Friday 10 May 2013

Chicago, IL

This is a lot more like it. Chicago is my personal second favourite US city, after San Francisco. It's like someone took New York, cleaned it up, put most of the criminals in jail, and generally got rid of about 10 million surplus people. The sun shines brightly but it's still cool enough to walk or cycle around all day, with fresh breezes coming in over Lake Michigan, and of course the occasional heavy downpour to remind me of home.

Also this place holds happy personal memories for me. The first time I went travelling, in May 2008, my initial destinations were New York and Washington DC: the New York hostel was full of dodgy tramps, and the DC hostel was full of preppy political interns, and in neither case was there anything happening socially. So by the end of my first week I was feeling a bit isolated; and perhaps not entirely sure, with at least three months still to go, that this travelling lark was really my cup of tea. But then I got to the HI Hostel in Chicago, and suddenly found myself out on the drink with interesting people from all over the world, and I've never looked back since. Now I'm back at the very same hostel, almost exactly five years later.

My time here got off to a great start with a trip to the theatre to see a musical called The Book of Mormon. Most of you will have heard of it, but click the link if you haven't. As you might expect from the creators of 'South Park', it's not for the faint-hearted or the easily-offended. It gets going early on with a song called 'F*** You, God' and then it really starts to cut loose. Not so much 'close to the bone' as 'swimming in the bone marrow'. Overall it's a masterpiece from beginning to end, pant-wettingly funny, and I'd go so far as to say that it's funnier than 'Spamalot', which I saw in Glasgow a few years ago. My individual MVP prize goes to an actor called Ben Platt (he played Benji in the recent movie 'Pitch Perfect', if anyone's seen that): if he's not winning Oscars and earning $20m a picture within the next year, then there is no justice in the world.

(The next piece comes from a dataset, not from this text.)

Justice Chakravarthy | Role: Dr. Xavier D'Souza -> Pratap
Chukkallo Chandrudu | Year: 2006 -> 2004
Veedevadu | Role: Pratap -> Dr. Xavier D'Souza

The show is also an good example of something we Brits often forget: nobody satirises the Americans, or the various forms of American Christianity, with even half the wit and insight of Americans themselves. For all the crassness and ignorance you occasionally encounter in the USA - and having just taken the Greyhound through the Midwest, I'm not under any illusions about that - there is, at least in educated urban circles and throughout the counterculture, a genuine collective self-awareness next to which the cheap anti-American sarcasm of your average Guardian columnist or BBC rent-a-comedian looks really quite lame.

Enough ranting. For once I'm going to issue a spoiler about the next blog: it'll be from Chicago. I'm not going anywhere for a while. There's lots of food and beer I need to check out and then tell you all about. I do all this for my audience really, you know.

Just remember in the meantime: Salt Lake City isn't a place. It's an idea.


Downtown Chicago, from Grant Park.

Looking west up the Chicago River, from North Lake Shore Drive

Navy Pier. A reprise of a photo from my original 2008 blog.

5 years later on and I can STILL get a meatball footlong for $5!
Admittedly that's now £3.24, whereas it was more like £2.54 back then.
But one mustn't grumble.
Edd vs Food #6
A restaurant called Yolk. As you might expect, they specialise in omelettes, crepes, etc...
This is the Big Texas Fajita Omelette, containing fried chicken,
with cheese and guacamole and sour cream and diced red potatoes and salsa dip.